Creating educational opportunities for medical educators
In 2001, the ECFMG began to move its fellowship program, the International Fellowship in Medical Education (IFME), to FAIMER. This transition was completed in 2003.
The IFME program allows faculty from schools of medicine abroad to access educational opportunities in the United States that suit specific home-country needs. From 1997 to 2004, the IFME program provided individual mentorships. In the individual mentorship program, up to 20 fellowships were awarded annually for programs of 6 to 12 months’ duration. Mentorship was provided by preceptors in basic medical science, clinical science, and medical education departments in U.S. medical schools. Programs included such topics as medical school governance, teaching and assessment methods, and curricular design. More than 280 fellows from 75 countries participated. Mentoring was provided by more than 200 mentors from more than 100 institutions. The program boasted a return-home rate of more than 90%.

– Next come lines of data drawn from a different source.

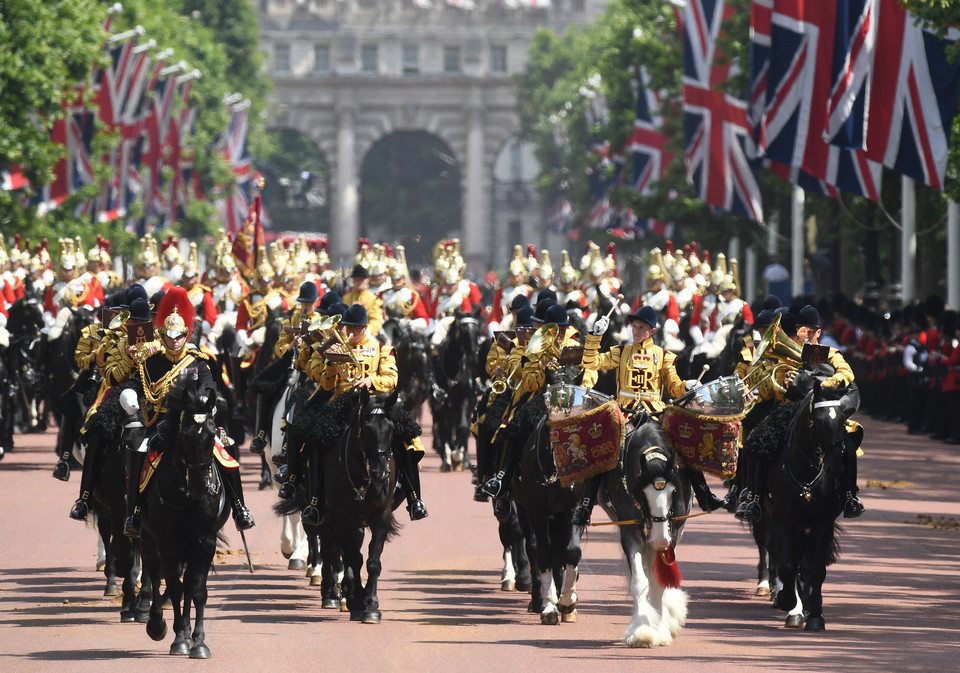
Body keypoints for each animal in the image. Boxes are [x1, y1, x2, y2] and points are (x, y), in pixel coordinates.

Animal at [136, 378, 228, 656]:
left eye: (211, 434)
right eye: (185, 436)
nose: (199, 487)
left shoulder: (204, 541)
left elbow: (196, 589)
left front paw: (198, 641)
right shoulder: (168, 542)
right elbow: (174, 587)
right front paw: (179, 639)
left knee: (184, 582)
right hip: (148, 537)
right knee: (155, 572)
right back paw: (158, 622)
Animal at [434, 312, 484, 470]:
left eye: (478, 331)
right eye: (463, 331)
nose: (473, 358)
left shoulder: (465, 399)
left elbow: (462, 428)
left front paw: (458, 457)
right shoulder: (442, 404)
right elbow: (445, 430)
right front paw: (447, 460)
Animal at [596, 420, 692, 644]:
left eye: (673, 491)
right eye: (642, 494)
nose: (659, 538)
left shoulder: (673, 533)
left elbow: (659, 582)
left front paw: (660, 629)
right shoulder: (630, 533)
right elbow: (640, 581)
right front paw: (642, 630)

In addition to initiating the migration of the IFME program to FAIMER in 2001, the foundation established a new fellowship program, the FAIMER Institute, which has now replaced the individual mentorships. The Institute is a two-year part-time fellowship program designed for international medical school faculty with the potential to play key roles in improving medical education at their schools. The first year consists of two residential sessions of three weeks each in the United States and, between the two sessions, a curriculum innovation project at the participant’s home institution. The second year, completed from the fellow’s home country, involves mentoring an entering fellow and participating in the institute’s Internet discussion group. The program is uniquely designed to teach education methods and leadership skills, as well as to develop strong professional bonds with other medical educators around the world. As of 2005, 56 fellows had been accepted to the institute.

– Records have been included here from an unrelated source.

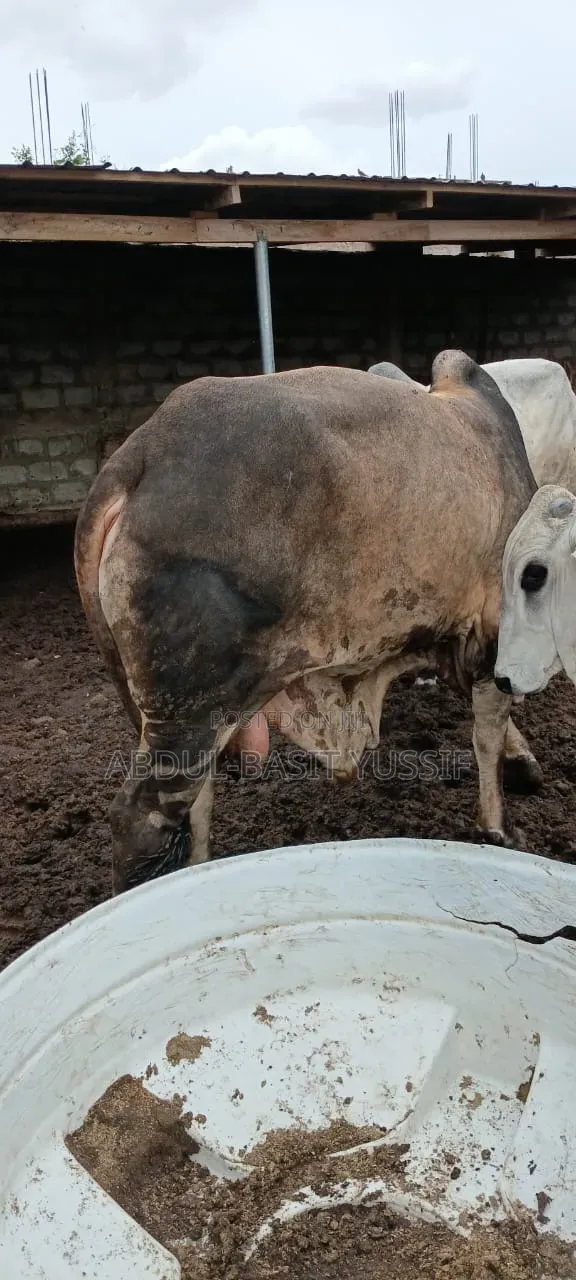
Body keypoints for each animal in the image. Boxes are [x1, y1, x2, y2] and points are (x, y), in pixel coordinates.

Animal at [75, 351, 538, 894]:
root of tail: (142, 453)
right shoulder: (492, 633)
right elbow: (488, 734)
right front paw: (498, 825)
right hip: (191, 708)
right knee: (141, 820)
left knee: (197, 804)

In 2005, the IFME program began its transition from an individual mentorship program to a program that supports the acquisition of advanced academic degrees by FAIMER Institute alumni.
Summary and Future Perspective
Thus, for 50 years, the ECFMG has served the intent of its origins very well. It has established processes and mechanisms to ensure the qualifications of applicants and the veracity of their credentials. It has modified testing to measure the ability of IMGs to enter GME in the United States. The process has certified 44.5% of all who have applied during this period. Although the certification rate has increased to 50% in the past 10 years, ECFMG Certification remains a formidable challenge to those desiring GME in the United States. The ECFMG will continue to serve as the certifying and sponsoring entity for IMGs. We will continuously seek ways to facilitate these processes and apply technological advances where and when useful to the global community.
We will continue to collect data and build our databases with the hope of sharing data to inform policy regarding health care, medical manpower, and physician migration.
The ECFMG is a ready partner and collaborator as the global movement to standard setting, assessment of individuals and institutions, and accreditation seeks to help improve health care for all.